▶ _Atividade proposta_
Informe, segundo o trecho para leitura, a data para a qual foram antecipadas as eleições na Espanha.

▶ _Trecho para leitura_
De fato, o título de artigo é essencial para capturar a atenção do leitor e fazê-lo deter-se um instante na leitura de uma peça de texto, um pedaço de realidade (ou não), algo accrocheur, ou appealing, que permita competir com outras atividades mais interessantes.
Isso me lembra que fiquei de encaminhar ao Roberto Macedo as referências exatas de uma frase do Raymond Aron, nos idos de 1950, ou meados dessa década, quanto o pensador francês começou a dar aulas na Sorbonne, e confessava estar impressionado pela vetusté des locaux.
Eu também vou dar aulas na Sorbonne, mas no Institut de Hautes Etudes de l'Amérique Latine, dois cursos apresentados aqui: http://www.pralmeida.org/11CursosPRA/IHEAL-Paris.html
Boa leitura (e eu preciso ver este documentário: Inside job).
Paulo Roberto de Almeida


Artigo: Como castelos de areia
Por Luiz Alberto Machado (*)
17 de November de 2011


“Eu fico feliz ao olhar para a minha mãe,
minha esposa, minha filha e a senhora,
presidente, e dizer: eu sou inocente.”
Orlando Silva
(ex-ministro dos Esportes)

Conversando recentemente com os amigos Roberto Macedo e Paulo Roberto de Almeida, o primeiro economista, o segundo diplomata, ambos articulistas de primeiríssima qualidade, ouvi os dois dizerem algo que não me saiu da cabeça: “Se você tem um título, você tem um artigo”.
Acompanhando o noticiário político e econômico da Europa nas últimas semanas e do Brasil ao longo deste ano, não houve como não me lembrar da referida frase.
Mas, o que há de comum no noticiário europeu nas últimas semanas e no brasileiro ao longo deste ano?
A resposta é que tanto lá como aqui ocupantes de altos postos governamentais caíram, deixando seus cargos até então por muitos considerados inatingíveis e revelando a fragilidade de determinadas estruturas, lembrando verdadeiros castelos de areia, incapazes de resistir às ondas que se desfazem na praia.
E o que há de diferente no noticiário sobre a queda de ocupantes de importantes postos nos governos da Europa e do Brasil?
A diferença é que na Grécia e na Itália, os primeiros-ministros George Papandreou e Silvio Berlusconi foram obrigados a renunciar pela incompetência demonstrada na gestão da economia de seus respectivos países. De forma um pouco diferente, o mesmo já havia acontecido alguns meses antes em Portugal, onde o ex-primeiro-ministro José Sócrates teve que antecipar as eleições diante da situação insustentável em que se encontrava. O mesmo poderá acontecer na Espanha, onde as eleições também foram antecipadas para o dia 20 de novembro e em que as pesquisas eleitorais apontam ampla vantagem para o Partido Popular, que deverá retornar ao poder depois dos oito desastrados anos em que o país foi governado por José Luis Zapatero.

▶ _Listagem fornecida_
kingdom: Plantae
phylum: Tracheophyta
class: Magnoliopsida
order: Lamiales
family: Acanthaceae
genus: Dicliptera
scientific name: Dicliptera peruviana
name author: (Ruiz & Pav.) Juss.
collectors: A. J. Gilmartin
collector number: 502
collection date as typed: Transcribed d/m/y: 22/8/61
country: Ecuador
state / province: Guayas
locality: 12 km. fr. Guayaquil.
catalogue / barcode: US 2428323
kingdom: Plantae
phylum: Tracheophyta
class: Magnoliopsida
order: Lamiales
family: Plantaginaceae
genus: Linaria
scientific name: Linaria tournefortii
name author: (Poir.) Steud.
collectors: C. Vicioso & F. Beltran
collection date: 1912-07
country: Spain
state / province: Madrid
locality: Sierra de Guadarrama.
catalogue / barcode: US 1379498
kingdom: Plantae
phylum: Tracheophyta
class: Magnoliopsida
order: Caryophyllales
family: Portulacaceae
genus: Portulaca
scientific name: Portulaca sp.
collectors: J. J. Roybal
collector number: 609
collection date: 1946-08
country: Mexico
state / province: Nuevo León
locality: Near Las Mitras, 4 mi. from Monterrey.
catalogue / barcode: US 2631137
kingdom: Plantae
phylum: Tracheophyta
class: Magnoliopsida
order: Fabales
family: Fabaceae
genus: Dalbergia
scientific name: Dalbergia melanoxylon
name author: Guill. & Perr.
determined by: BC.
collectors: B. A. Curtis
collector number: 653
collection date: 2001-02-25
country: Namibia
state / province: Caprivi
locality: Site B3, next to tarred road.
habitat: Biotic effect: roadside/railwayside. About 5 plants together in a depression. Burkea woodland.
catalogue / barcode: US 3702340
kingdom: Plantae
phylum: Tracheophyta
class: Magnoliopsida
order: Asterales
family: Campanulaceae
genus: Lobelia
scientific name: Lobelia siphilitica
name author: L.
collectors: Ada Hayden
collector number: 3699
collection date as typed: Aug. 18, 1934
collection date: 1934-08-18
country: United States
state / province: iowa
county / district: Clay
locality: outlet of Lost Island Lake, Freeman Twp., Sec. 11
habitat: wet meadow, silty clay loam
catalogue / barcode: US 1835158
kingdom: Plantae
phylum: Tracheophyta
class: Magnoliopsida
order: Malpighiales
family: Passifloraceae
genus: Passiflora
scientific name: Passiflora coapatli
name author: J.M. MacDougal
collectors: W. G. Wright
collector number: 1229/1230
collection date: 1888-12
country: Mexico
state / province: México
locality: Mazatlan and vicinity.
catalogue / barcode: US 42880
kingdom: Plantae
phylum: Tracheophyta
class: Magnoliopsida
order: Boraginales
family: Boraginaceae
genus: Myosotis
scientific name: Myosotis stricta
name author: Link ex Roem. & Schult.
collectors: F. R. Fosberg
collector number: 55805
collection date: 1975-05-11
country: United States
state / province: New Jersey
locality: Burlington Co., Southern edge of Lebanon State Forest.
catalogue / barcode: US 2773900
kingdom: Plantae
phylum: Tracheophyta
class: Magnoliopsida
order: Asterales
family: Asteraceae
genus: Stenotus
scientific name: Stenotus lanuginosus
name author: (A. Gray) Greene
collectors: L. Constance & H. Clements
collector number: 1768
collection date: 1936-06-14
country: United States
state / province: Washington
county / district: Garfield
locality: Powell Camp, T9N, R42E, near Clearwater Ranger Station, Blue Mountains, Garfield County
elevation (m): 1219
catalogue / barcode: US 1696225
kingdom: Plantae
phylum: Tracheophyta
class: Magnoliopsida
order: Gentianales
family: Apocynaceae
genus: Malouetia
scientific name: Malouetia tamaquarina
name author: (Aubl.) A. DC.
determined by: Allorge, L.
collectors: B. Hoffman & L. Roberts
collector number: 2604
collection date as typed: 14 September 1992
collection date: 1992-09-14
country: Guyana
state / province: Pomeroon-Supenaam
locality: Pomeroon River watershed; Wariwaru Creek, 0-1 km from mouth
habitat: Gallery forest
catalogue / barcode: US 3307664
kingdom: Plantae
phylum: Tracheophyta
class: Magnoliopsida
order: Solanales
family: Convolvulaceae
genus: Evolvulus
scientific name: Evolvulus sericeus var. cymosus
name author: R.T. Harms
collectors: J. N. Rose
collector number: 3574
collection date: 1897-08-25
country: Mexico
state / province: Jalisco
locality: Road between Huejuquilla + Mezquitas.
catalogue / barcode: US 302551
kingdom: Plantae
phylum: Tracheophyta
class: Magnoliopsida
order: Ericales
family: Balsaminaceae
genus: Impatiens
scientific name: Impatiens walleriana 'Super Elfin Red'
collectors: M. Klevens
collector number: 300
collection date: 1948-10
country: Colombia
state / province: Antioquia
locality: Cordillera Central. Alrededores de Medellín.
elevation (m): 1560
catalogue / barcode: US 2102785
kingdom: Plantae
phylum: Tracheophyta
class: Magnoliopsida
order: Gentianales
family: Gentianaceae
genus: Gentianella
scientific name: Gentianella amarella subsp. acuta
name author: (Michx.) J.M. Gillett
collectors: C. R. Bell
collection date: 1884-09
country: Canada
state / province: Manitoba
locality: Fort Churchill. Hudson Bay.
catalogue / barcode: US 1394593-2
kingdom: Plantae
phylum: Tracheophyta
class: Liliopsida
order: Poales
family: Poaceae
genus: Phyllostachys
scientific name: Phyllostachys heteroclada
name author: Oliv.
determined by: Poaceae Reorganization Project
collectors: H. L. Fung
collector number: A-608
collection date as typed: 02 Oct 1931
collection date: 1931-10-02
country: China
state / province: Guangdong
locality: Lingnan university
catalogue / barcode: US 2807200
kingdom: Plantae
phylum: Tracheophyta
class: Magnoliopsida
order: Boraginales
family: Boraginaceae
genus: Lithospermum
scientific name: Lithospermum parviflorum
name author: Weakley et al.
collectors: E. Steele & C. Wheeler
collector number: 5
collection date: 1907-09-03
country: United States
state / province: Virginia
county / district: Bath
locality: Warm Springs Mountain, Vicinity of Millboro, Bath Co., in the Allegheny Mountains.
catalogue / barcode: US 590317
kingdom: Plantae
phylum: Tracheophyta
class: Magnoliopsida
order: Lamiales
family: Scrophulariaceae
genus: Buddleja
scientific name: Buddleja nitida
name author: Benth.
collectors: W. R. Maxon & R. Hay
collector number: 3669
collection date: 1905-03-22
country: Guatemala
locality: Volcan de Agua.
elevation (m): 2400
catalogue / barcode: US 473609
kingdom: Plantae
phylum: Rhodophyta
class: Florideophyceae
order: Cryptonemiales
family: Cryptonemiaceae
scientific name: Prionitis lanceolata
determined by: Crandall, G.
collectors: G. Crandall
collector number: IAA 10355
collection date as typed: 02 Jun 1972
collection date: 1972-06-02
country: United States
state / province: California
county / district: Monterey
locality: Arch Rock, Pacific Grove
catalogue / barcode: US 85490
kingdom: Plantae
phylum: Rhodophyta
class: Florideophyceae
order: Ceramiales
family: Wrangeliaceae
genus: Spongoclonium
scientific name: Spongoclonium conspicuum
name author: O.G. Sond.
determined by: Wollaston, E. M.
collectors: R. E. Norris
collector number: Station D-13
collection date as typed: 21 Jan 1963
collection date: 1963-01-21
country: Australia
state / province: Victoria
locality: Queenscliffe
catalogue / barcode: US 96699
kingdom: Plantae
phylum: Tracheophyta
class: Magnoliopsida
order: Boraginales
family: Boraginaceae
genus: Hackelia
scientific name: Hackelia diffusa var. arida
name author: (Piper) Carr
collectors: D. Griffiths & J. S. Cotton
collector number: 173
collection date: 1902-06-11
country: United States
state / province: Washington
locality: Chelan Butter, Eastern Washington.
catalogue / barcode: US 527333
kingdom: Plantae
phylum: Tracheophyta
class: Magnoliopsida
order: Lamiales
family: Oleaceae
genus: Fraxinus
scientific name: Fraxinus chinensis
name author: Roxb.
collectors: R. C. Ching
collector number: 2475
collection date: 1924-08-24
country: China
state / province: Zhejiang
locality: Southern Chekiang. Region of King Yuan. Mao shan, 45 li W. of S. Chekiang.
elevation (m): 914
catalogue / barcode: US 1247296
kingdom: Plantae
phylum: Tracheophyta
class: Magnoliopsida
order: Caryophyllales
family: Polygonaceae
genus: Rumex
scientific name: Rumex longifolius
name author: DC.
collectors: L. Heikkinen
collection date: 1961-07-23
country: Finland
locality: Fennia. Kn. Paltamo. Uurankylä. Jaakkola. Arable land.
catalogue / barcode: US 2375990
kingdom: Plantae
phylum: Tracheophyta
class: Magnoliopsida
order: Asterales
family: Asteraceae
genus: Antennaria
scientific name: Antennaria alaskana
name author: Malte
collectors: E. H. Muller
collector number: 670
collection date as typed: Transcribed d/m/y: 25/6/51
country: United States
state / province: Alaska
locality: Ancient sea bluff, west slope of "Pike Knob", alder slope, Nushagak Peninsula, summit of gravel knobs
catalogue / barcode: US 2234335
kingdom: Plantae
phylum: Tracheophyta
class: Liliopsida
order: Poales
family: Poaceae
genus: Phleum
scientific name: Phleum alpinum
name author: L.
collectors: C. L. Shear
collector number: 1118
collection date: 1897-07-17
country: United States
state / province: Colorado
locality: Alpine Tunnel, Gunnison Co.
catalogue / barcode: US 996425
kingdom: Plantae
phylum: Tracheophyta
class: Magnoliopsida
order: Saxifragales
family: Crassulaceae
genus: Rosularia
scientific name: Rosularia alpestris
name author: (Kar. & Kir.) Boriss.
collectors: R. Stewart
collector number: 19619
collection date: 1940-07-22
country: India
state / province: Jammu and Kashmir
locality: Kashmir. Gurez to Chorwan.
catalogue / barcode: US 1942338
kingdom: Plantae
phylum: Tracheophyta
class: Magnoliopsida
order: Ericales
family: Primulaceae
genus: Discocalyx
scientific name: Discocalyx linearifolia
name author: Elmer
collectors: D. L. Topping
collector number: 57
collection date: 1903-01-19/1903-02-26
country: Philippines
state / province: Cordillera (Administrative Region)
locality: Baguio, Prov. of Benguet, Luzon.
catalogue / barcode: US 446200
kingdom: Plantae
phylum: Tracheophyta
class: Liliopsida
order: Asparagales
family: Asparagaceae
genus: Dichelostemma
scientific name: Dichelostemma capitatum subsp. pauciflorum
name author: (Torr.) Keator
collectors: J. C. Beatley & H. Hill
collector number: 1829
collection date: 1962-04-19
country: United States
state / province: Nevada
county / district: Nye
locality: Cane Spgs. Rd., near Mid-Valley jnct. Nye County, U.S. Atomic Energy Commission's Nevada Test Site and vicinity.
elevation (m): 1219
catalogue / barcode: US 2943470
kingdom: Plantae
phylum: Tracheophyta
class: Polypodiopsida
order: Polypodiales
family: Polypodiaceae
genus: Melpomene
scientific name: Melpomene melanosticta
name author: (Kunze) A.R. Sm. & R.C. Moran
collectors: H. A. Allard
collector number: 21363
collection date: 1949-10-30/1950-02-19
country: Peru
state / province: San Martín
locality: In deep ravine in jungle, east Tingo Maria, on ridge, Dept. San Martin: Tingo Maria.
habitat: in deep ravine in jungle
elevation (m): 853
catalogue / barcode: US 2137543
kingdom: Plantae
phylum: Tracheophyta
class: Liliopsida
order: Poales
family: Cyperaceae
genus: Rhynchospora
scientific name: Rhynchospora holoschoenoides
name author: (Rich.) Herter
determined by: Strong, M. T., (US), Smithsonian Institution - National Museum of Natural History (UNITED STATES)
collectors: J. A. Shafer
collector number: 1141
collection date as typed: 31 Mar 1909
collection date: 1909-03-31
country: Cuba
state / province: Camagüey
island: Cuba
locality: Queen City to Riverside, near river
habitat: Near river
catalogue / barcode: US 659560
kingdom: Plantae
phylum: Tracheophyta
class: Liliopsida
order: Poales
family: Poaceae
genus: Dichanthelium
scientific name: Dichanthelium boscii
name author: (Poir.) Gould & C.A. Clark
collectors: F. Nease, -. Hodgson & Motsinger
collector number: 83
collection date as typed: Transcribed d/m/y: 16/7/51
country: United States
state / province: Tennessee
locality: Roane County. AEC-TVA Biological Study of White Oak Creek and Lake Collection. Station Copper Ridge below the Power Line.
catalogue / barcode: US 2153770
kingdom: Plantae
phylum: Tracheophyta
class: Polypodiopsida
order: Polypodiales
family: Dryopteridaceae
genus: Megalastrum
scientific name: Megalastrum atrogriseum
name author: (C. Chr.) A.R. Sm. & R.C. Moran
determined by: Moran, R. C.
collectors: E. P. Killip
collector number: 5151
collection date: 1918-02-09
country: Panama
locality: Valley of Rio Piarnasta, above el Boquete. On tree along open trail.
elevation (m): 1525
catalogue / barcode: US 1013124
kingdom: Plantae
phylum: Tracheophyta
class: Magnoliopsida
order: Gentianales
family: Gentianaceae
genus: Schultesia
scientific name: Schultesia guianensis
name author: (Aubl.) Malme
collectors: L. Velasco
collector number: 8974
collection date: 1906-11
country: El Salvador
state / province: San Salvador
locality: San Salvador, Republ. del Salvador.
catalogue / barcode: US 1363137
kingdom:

▶ _Exercício resolvido_
20 de novembro.